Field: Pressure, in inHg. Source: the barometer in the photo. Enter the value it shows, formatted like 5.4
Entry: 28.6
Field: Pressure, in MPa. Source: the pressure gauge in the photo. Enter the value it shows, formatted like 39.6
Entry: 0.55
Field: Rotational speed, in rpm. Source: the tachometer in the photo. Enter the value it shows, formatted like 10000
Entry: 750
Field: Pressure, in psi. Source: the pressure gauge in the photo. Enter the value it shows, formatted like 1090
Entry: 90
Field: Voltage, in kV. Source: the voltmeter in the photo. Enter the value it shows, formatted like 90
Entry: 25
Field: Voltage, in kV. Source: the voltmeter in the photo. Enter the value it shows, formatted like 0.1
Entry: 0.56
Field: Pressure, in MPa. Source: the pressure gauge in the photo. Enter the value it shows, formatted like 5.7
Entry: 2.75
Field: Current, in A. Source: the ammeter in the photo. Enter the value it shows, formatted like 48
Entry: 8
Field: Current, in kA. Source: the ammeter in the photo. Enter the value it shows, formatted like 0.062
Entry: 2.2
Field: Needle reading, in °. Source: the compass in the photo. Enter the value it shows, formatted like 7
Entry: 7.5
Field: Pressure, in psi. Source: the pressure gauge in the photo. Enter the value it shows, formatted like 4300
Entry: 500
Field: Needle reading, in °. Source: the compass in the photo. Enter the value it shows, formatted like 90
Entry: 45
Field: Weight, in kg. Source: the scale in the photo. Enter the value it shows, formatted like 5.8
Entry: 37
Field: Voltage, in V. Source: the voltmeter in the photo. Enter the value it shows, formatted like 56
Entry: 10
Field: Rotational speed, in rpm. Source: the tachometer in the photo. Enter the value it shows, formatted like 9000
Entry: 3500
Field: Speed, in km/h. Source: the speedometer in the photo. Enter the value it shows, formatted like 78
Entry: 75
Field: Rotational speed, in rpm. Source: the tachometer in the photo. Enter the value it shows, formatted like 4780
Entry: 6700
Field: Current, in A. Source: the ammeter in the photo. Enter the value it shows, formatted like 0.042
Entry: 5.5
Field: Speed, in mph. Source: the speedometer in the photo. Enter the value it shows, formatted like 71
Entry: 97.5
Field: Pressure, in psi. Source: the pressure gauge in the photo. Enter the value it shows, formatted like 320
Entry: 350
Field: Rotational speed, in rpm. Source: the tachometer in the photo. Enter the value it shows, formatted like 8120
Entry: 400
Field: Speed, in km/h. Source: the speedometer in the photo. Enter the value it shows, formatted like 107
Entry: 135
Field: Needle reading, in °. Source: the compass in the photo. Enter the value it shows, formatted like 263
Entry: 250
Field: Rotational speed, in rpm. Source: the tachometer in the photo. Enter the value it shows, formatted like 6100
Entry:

################

■ Assignment
Please copy out, word for word, the lines of the listing from the line containing "formatted like 8120" through the final line of the listing.

■ Answer section
Field: Rotational speed, in rpm. Source: the tachometer in the photo. Enter the value it shows, formatted like 8120
Entry: 400
Field: Speed, in km/h. Source: the speedometer in the photo. Enter the value it shows, formatted like 107
Entry: 135
Field: Needle reading, in °. Source: the compass in the photo. Enter the value it shows, formatted like 263
Entry: 250
Field: Rotational speed, in rpm. Source: the tachometer in the photo. Enter the value it shows, formatted like 6100
Entry:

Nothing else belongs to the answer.